The ominous tone continues in Columbia. Beautiful architecture, sunny parks and an idyllic feel; it seems a lovely place as pinstriped, boater hat-wearing whites promenade and enjoy spectacles while ‘blacks’ sweep the floors and tend the toilets. Oh... Posters warn of the threat of non-Whites and demand the absolute worship of the Prophet. Problem is, while it’s a rage-inducing environment it’s just a fairground we walk through - Booker has no impact, it is just the backdrop. You can no more interfere with Columbia than you can a Doom level. Liz on the other hand ...


Liz has the ability to open ‘tears’ to other realities, allowing her to bring in objects or perks, or making them big enough to pass through. This is the first logic own-goal; suddenly, structure, plotting, timelines don’t have to matter - it's revealed she exists in two realities; and therefore she can open an infinite number of others?

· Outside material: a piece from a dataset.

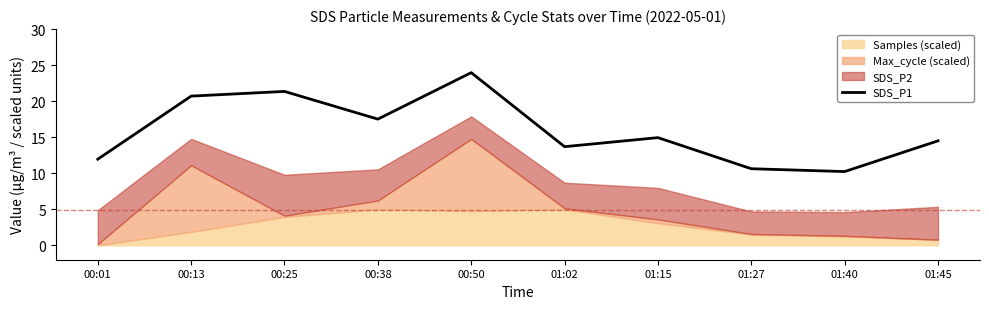

Reading left to right, list all the values displayed in this chart.

11.9	20.7	21.4	17.5	24.0	13.7	14.9	10.6	10.2	14.5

Even if you accept the logic, the first question is ‘why do we need an airship to escape, open a tear to a new reality and let’s go?!’ In cut-scenes she does it for a trapped bee, and even opens a tear big enough to let in a twister, but not us?!


Liz keeps rabbiting on about how this is happening and giving excuses as to why we can’t use it to escape, but she sounds like a kid pulled up to the front of the class to explain a problem and is making it up. There are infinite ways infinite realities could help. She admits at one point she doesn’t know what’s going on; she even suggests she’s creating those realities with her mind. What?! How?! How did you even get to that? Detention for you young lady.

Rumours persist that originally Liz would, on command, use Tears to bring forth all sorts of destruction but it was cut. She can bring in minor perks during fights, but we can’t use realities unless the story says so. Instead, Booker gains ‘Vigors’, which are poorly explained, poor-man’s Plasmids that make no sense in the context of Columbia. It should be a shooter Portal but there’s no actual gamer use for her ability, and the items she does offer might as well already be on the battlefield - when you see a few dotted around, you just go ‘oh, fight coming up’. There's so much shooter potential in a side-kick who can open portals, but no.